Shortening TCP payload with Scapy results in [TCP Previous segment not captured]

I'm trying to modify a TCP payload by stripping out some bytes.

As long at the bytes are replaces with other bytes of the same length instead of stripping them out, modifying the package works fine.

If the bytes are stripped out, Wireshark shows an [TCP Previous segment not captured] message in the dump.

I delete both checksums and the package length of the modified package so that Scapy recalculates all of them when sending the package:

# Delete the old checksums
del packet_mod[IP].chksum
del packet_mod[TCP].chksum

# Delete the old packet length
del packet_mod[IP].len

The modification works if I also cut off len(stripped_bytes) at the end of the modified packet as well, as the re-sent TCP segment is added to the modified package by the receiver.

E.g.: I strip out 20 bytes of the TCP payload. The modification then only works, if I also cut off an additional 20 bytes at the end of the payload.

What am I missing?

Solution

I don't understand what this part means:

E.g.: I strip out 20 bytes of the TCP payload. The modification then only works, if I also cut off an additional 20 bytes at the end of the payload.

Anyway, the thing you're missing is that each TCP segment carries a TCP header field -- the "sequence number" field -- that indicates the position of this segment's data content in the stream of bytes that is being transferred through TCP.

The TCP receiver uses segment sequence numbers and segment lengths (the segment length is computed from the lengths of the IP datagrams that delivered the segment) to build a continuous byte stream from the received traffic.
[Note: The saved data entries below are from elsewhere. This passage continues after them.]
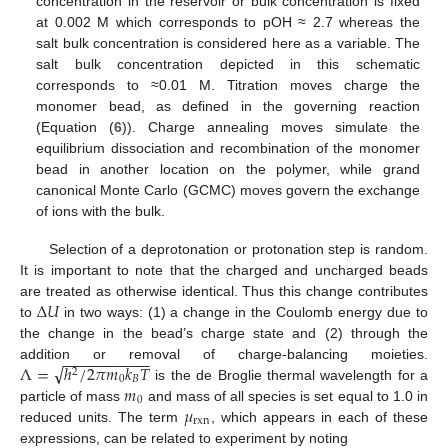
concentration in the reservoir or bulk concentration is fixed
at 0.002 M which corresponds to pOH ≈ 2.7 whereas the
salt bulk concentration is considered here as a variable. The
salt bulk concentration depicted in this schematic
corresponds to ≈0.01 M. Titration moves charge the
monomer bead, as defined in the governing reaction
(Equation (
6
)). Charge annealing moves simulate the
equilibrium dissociation and recombination of the monomer
bead in another location on the polymer, while grand
canonical Monte Carlo (GCMC) moves govern the exchange
of ions with the bulk.
Selection of a deprotonation or protonation step is random.
It is important to note that the charged and uncharged beads
Δ
𝑈
are treated as otherwise identical. Thus this change contributes
to
in two ways: (1) a change in the Coulomb energy due to
the change in the bead’s charge state and (2) through the
−
−
−
−
−
−
−
−
−
−
√
Λ
=
ℎ
/
2
𝜋
𝑚
𝑘
𝑇
addition or removal of charge-balancing moieties.
2
0
𝐵
𝑚
is the de Broglie thermal wavelength for a
0
𝜇
particle of mass
and mass of all species is set equal to 1.0 in
rxn
reduced units. The term
, which appears in each of these
expressions, can be related to experiment by noting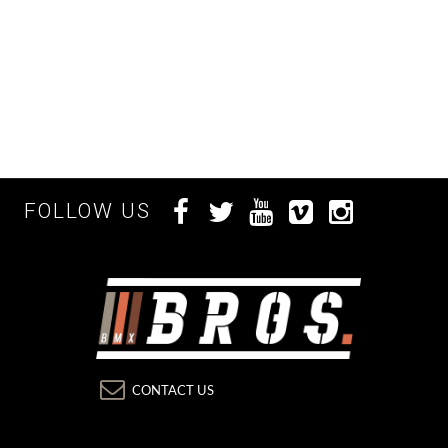
FOLLOW US
CONTACT US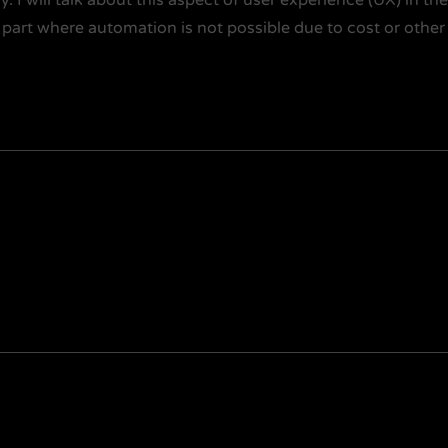
 part where automation is not possible due to cost or other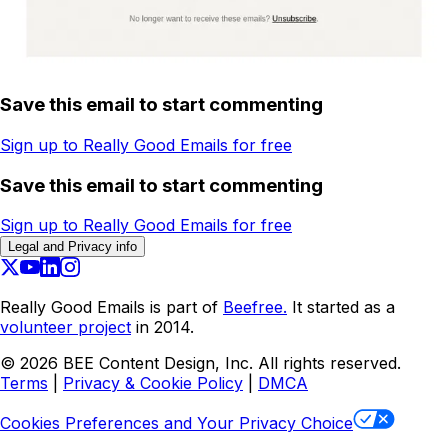
Save this email to start commenting
Sign up to Really Good Emails for free
Save this email to start commenting
Sign up to Really Good Emails for free
Legal and Privacy info
Really Good Emails is part of
Beefree.
It started as a
volunteer project
in 2014.
©
2026
BEE Content Design, Inc. All rights reserved.
Terms
|
Privacy & Cookie Policy
|
DMCA
Cookies Preferences and Your Privacy Choice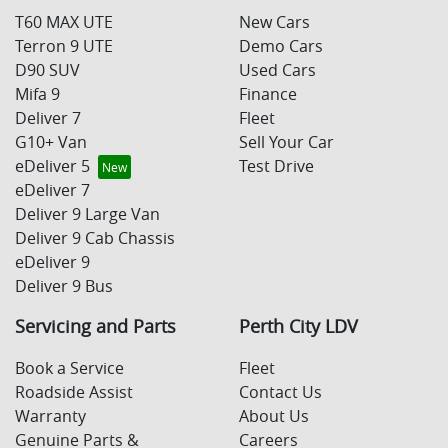
T60 MAX UTE
New Cars
Terron 9 UTE
Demo Cars
D90 SUV
Used Cars
Mifa 9
Finance
Deliver 7
Fleet
G10+ Van
Sell Your Car
eDeliver 5
Test Drive
eDeliver 7
Deliver 9 Large Van
Deliver 9 Cab Chassis
eDeliver 9
Deliver 9 Bus
Servicing and Parts
Perth City LDV
Book a Service
Fleet
Roadside Assist
Contact Us
Warranty
About Us
Genuine Parts &
Careers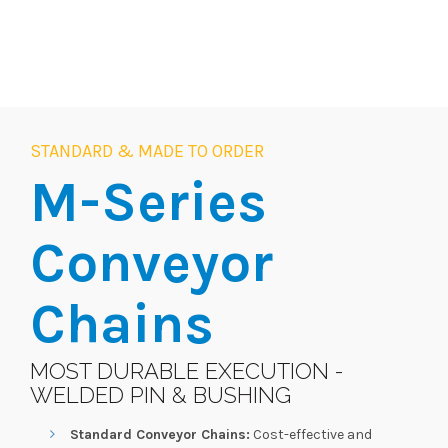
STANDARD & MADE TO ORDER
M-Series
Conveyor
Chains
MOST DURABLE EXECUTION -
WELDED PIN & BUSHING
Standard Conveyor Chains:
Cost-effective and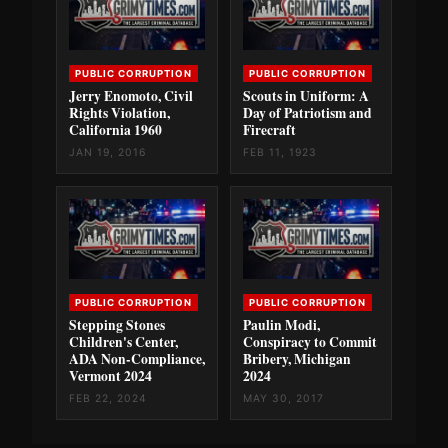
PUBLIC CORRUPTION
PUBLIC CORRUPTION
Jerry Enomoto, Civil
Scouts in Uniform: A
Rights Violation,
Day of Patriotism and
California 1960
Firecraft
JAN 19, 2016
FEB 11, 1923
PUBLIC CORRUPTION
PUBLIC CORRUPTION
Stepping Stones
Paulin Modi,
Children's Center,
Conspiracy to Commit
ADA Non-Compliance,
Bribery, Michigan
Vermont 2024
2024
FEB 22, 2024
MAY 30, 2017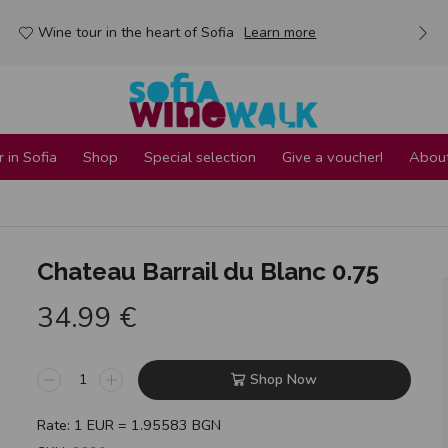
Wine tour in the heart of Sofia
Learn more
 in Sofia
Shop
Special selection
Give a voucher!
About
Chateau Barrail du Blanc 0.75
34.99
€
Shop Now
Rate: 1 EUR = 1.95583 BGN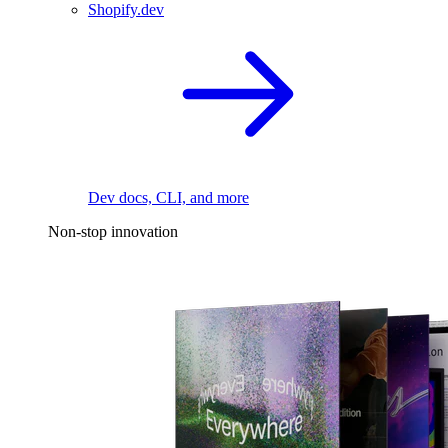
Shopify.dev
Dev docs, CLI, and more
Non-stop innovation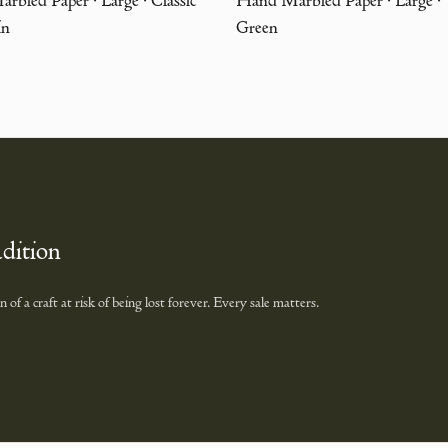
in
Green
adition
of a craft at risk of being lost forever. Every sale matters.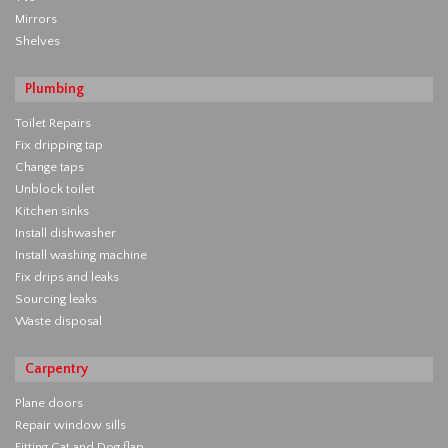
Mirrors
Shelves
Plumbing
Toilet Repairs
Fix dripping tap
Change taps
Unblock toilet
Kitchen sinks
Install dishwasher
Install washing machine
Fix drips and leaks
Sourcing leaks
Waste disposal
Carpentry
Plane doors
Repair window sills
Fitting Cat and Dog flap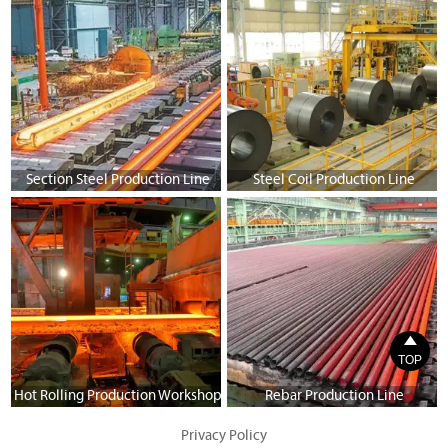
Section Steel Production Line
Steel Coil Production Line

TOP
Hot Rolling Production Workshop
Rebar Production Line
Privacy Policy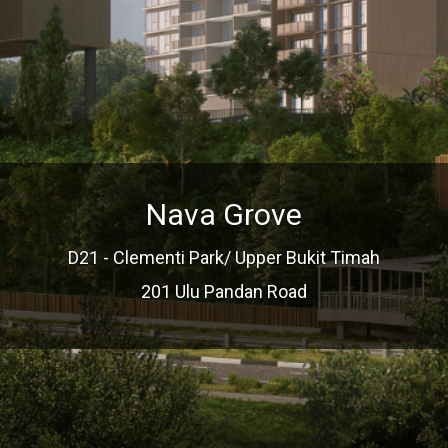
Nava Grove
D21 - Clementi Park/ Upper Bukit Timah
201 Ulu Pandan Road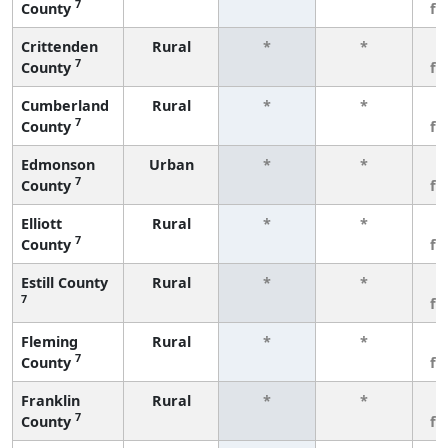
7
County
fe
Crittenden
Rural
*
*
3
7
County
fe
Cumberland
Rural
*
*
3
7
County
fe
Edmonson
Urban
*
*
3
7
County
fe
Elliott
Rural
*
*
3
7
County
fe
Estill County
Rural
*
*
3
7
fe
Fleming
Rural
*
*
3
7
County
fe
Franklin
Rural
*
*
3
7
County
fe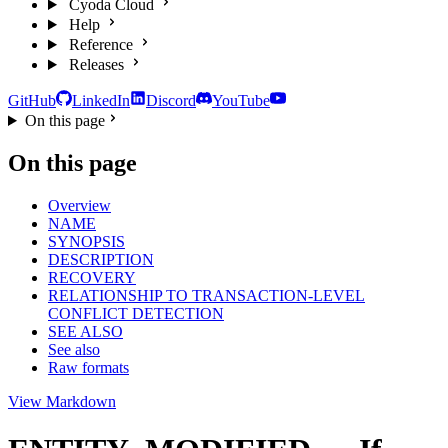
Cyoda Cloud
Help
Reference
Releases
GitHub
LinkedIn
Discord
YouTube
On this page
On this page
Overview
NAME
SYNOPSIS
DESCRIPTION
RECOVERY
RELATIONSHIP TO TRANSACTION-LEVEL
CONFLICT DETECTION
SEE ALSO
See also
Raw formats
View Markdown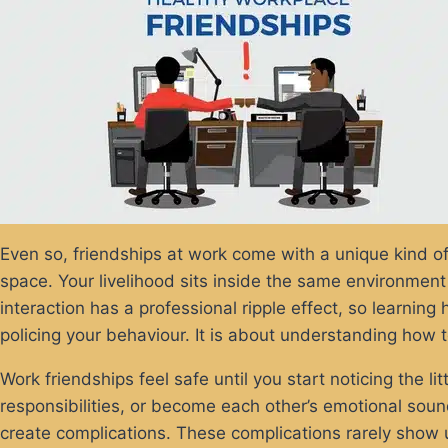
Even so, friendships at work come with a unique kind of 
space. Your livelihood sits inside the same environment
interaction has a professional ripple effect, so learnin
policing your behaviour. It is about understanding how t
Work friendships feel safe until you start noticing the lit
responsibilities, or become each other’s emotional sound
create complications. These complications rarely show 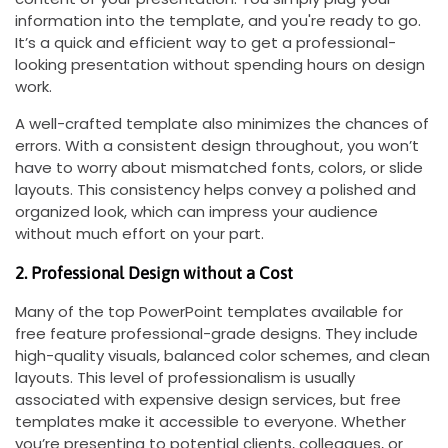
information into the template, and you're ready to go.
It’s a quick and efficient way to get a professional-
looking presentation without spending hours on design
work.
A well-crafted template also minimizes the chances of
errors. With a consistent design throughout, you won’t
have to worry about mismatched fonts, colors, or slide
layouts. This consistency helps convey a polished and
organized look, which can impress your audience
without much effort on your part.
2. Professional Design without a Cost
Many of the top PowerPoint templates available for
free feature professional-grade designs. They include
high-quality visuals, balanced color schemes, and clean
layouts. This level of professionalism is usually
associated with expensive design services, but free
templates make it accessible to everyone. Whether
you’re presenting to potential clients, colleagues, or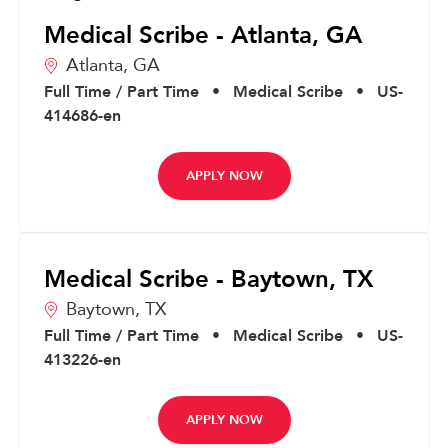
Medical Scribe - Atlanta, GA
Atlanta,
GA
Full Time / Part Time
•
Medical Scribe
•
US-
414686-en
APPLY NOW
Medical Scribe - Baytown, TX
Baytown,
TX
Full Time / Part Time
•
Medical Scribe
•
US-
413226-en
APPLY NOW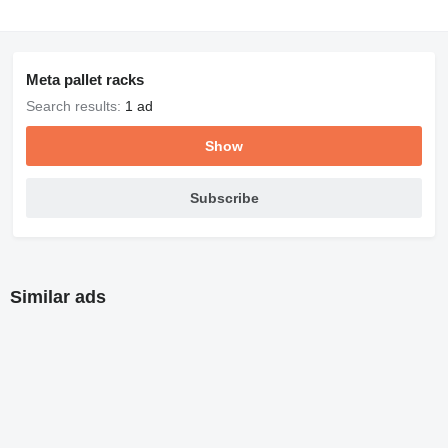
Meta pallet racks
Search results:
1 ad
Show
Subscribe
Similar ads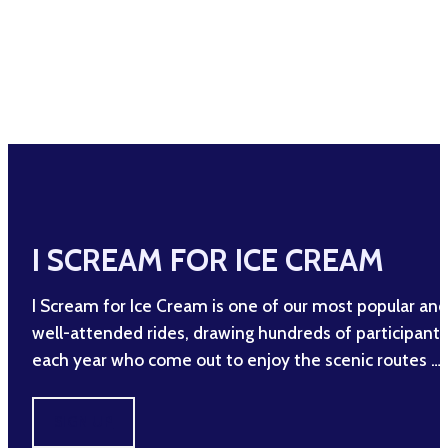
I SCREAM FOR ICE CREAM
I Scream for Ice Cream is one of our most popular and
well-attended rides, drawing hundreds of participants
each year who come out to enjoy the scenic routes …
SIGN UP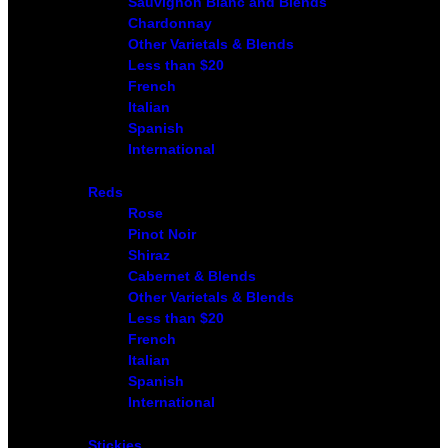
Sauvignon Blanc and Blends
Chardonnay
Other Varietals & Blends
Less than $20
French
Italian
Spanish
International
Reds
Rose
Pinot Noir
Shiraz
Cabernet & Blends
Other Varietals & Blends
Less than $20
French
Italian
Spanish
International
Stickies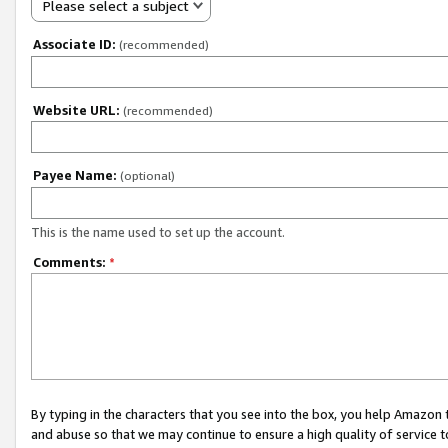
Please select a subject
Associate ID:
(recommended)
Website URL:
(recommended)
Payee Name:
(optional)
This is the name used to set up the account.
Comments:
*
By typing in the characters that you see into the box, you help Amazon
and abuse so that we may continue to ensure a high quality of service t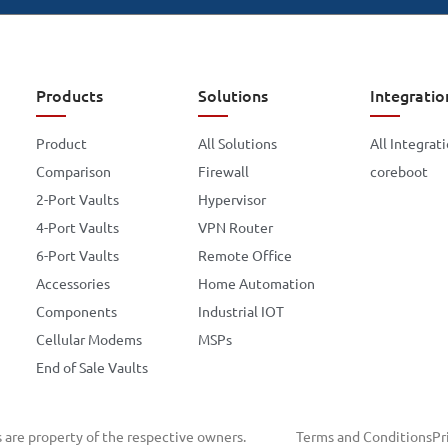
Products
Solutions
Integratio
Product
All Solutions
All Integrat
Comparison
Firewall
coreboot
2-Port Vaults
Hypervisor
4-Port Vaults
VPN Router
6-Port Vaults
Remote Office
Accessories
Home Automation
Components
Industrial IOT
Cellular Modems
MSPs
End of Sale Vaults
s are property of the respective owners.
Terms and Conditions
Pr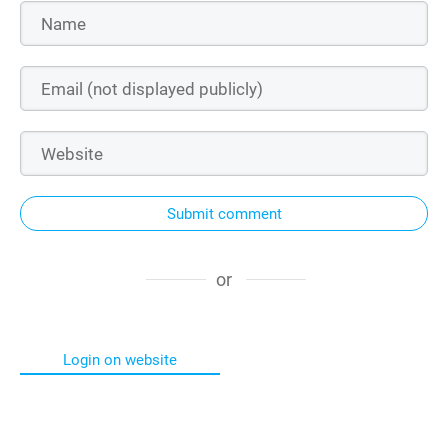
Submit comment
or
Login on website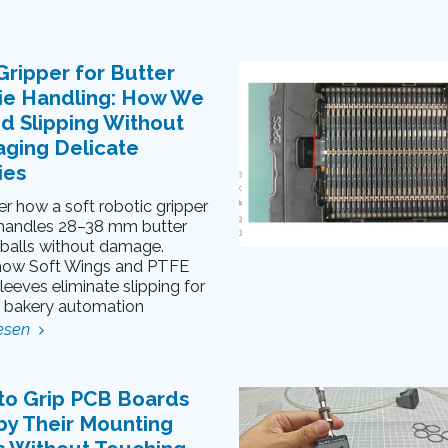
Gripper for Butter
ie Handling: How We
d Slipping Without
ging Delicate
ies
r how a soft robotic gripper
 handles 28–38 mm butter
 balls without damage.
how Soft Wings and PTFE
sleeves eliminate slipping for
e bakery automation
esen
to Grip PCB Boards
by Their Mounting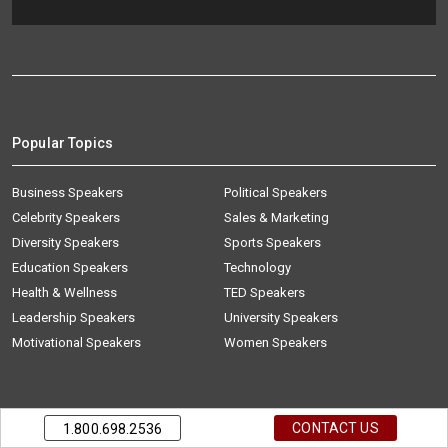
Popular Topics
Business Speakers
Political Speakers
Celebrity Speakers
Sales & Marketing
Diversity Speakers
Sports Speakers
Education Speakers
Technology
Health & Wellness
TED Speakers
Leadership Speakers
University Speakers
Motivational Speakers
Women Speakers
Talent Finder
CONTACT US
1.800.698.2536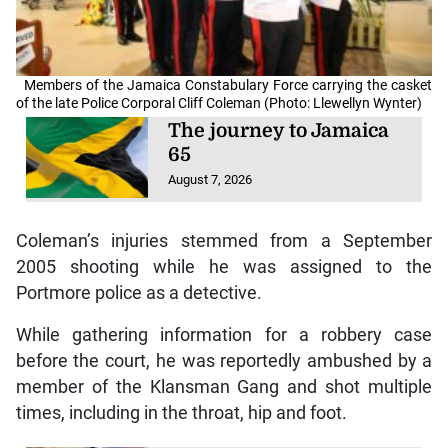
Members of the Jamaica Constabulary Force carrying the casket
of the late Police Corporal Cliff Coleman (Photo: Llewellyn Wynter)
The journey to Jamaica
65
August 7, 2026
Coleman’s injuries stemmed from a September
2005 shooting while he was assigned to the
Portmore police as a detective.
While gathering information for a robbery case
before the court, he was reportedly ambushed by a
member of the Klansman Gang and shot multiple
times, including in the throat, hip and foot.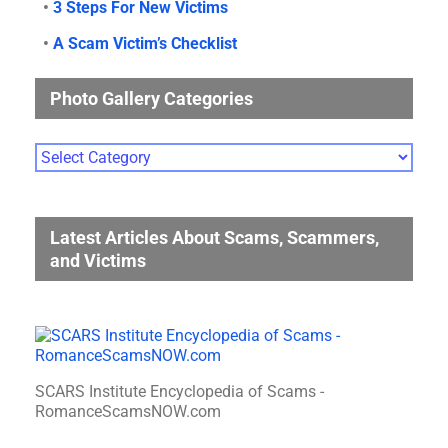
•
3 Steps For New Victims
•
A Scam Victim’s Checklist
Photo Gallery Categories
Photo
Gallery
Categories
Latest Articles About Scams, Scammers,
and Victims
SCARS Institute Encyclopedia of Scams -
RomanceScamsNOW.com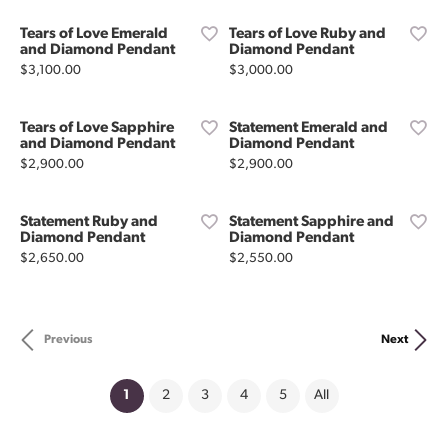
Tears of Love Emerald
Tears of Love Ruby and
and Diamond Pendant
Diamond Pendant
Price:
Price:
$3,100.00
$3,000.00
Tears of Love Sapphire
Statement Emerald and
and Diamond Pendant
Diamond Pendant
Price:
Price:
$2,900.00
$2,900.00
Statement Ruby and
Statement Sapphire and
Diamond Pendant
Diamond Pendant
Price:
Price:
$2,650.00
$2,550.00
Previous
Next
(current)
1
2
3
4
5
All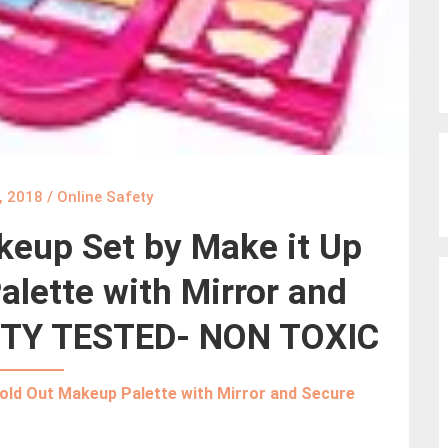
, 2018
/
Online Safety
keup Set by Make it Up
lette with Mirror and
ETY TESTED- NON TOXIC
Fold Out Makeup Palette with Mirror and Secure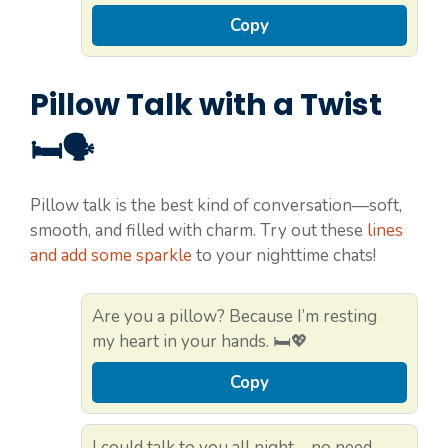
Copy
Pillow Talk with a Twist
🛏️🗣️
Pillow talk is the best kind of conversation—soft,
smooth, and filled with charm. Try out these
lines
and add some sparkle
to your nighttime chats!
Are you a pillow? Because I’m resting
my heart in your hands. 🛏️💖
Copy
I could talk to you all night—no need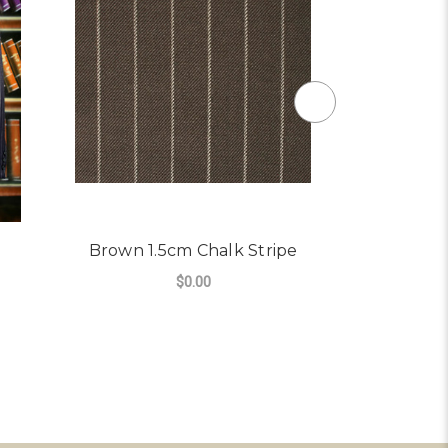
Brown 1.5cm Chalk Stripe
Charcoal 
$0.00
FOR BROWN 1.5CM CHAL
CHOOSE OPTIONS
For example, if the receiver has previously collected all data up to sequence position 200 and the next incoming segments look like this:

  (segment 1) sequence=200 length=80 data='data data data ...'
  (segment 2) sequence=280 length=60 data='more data ...'
  (segment 3) sequence=340 length=70 data='even more data ...'

then the receiver knows that it has now collected all of the data up to (but not including) position 410. Since there are no gaps, this data is ready to be passed up to the application.

Note that the segment numbers (1), (2), (3) are not present in the TCP header. Those numbers are only there so that this description can refer to them.

Obviously, if segment (2) had been lost and the receiver had only collected segments (1) and (3) then the receiver would know that there was a gap in the received data. And it would know exactly where that gap was: it's missing 60 bytes starting at position 280. TCP promises to deliver a complete in-order stream of data, so until that gap is filled in, the receiver is not allowed to deliver any later bytes (like the 70 bytes at position 340 that it got in segment 3) to the application. If the missing bytes don't arrive very soon then the receiver will tell the sender about the gap and the sender will retransmit the missing data.

This is why removing bytes from a TCP segment causes problems. If your program removed 20 bytes from segment (2) then the receiver would see this:

  (segment 1) sequence=200 length=80 data='data data data ...'
  (segment 2) sequence=280 length=40 data='more data ...'
  (segment 3) sequence=340 length=70 data='even more data ...'

and the receiver would conclude that it had discovered a gap of 20 bytes at position 320.

If Wireshark is observing this traffic then it will reach the same conclusion. Neither the TCP receiver nor Wireshark knows that the cause of the missing bytes is that segment (2) was edited. Wireshark's most reasonable guess is that the missing bytes were in a segment that somehow wasn't made available for inspection, and that's why it shows the "Previous segment not captured" message. It says "previous" because it doesn't discover that there's a gap until it examines segment (3), then one after the gap.

The receiver will handle this in the same way that it handles any gap. It will tell the sender about the gap and wait for the missing data to be retransmitted. If the receiver gets the missing data then it will fill in the gap and then continue as usual. If you keep intercepting the retransmission and removing the missing bytes then the receiver will continue to report that it has a gap, and the sender will eventually tire of retransmitting the missing data and it will abandon the TCP connection.

This means that you can't simply remove data from an in-flight TCP segment and expect TCP to not notice that data has gone missing. In principle you could do it by deleting some data and then manipulating the sequence number in all of the later segments from the sender and in all of the acknowledgements sent by the receiver, but that's a much larger task.

References: The basic TCP sequence number mechanism is described in RFC 793 and a longstanding best practice for using sequence numbers to improve security was described in RFC 1948 and formalised as a standard in RFC 6528.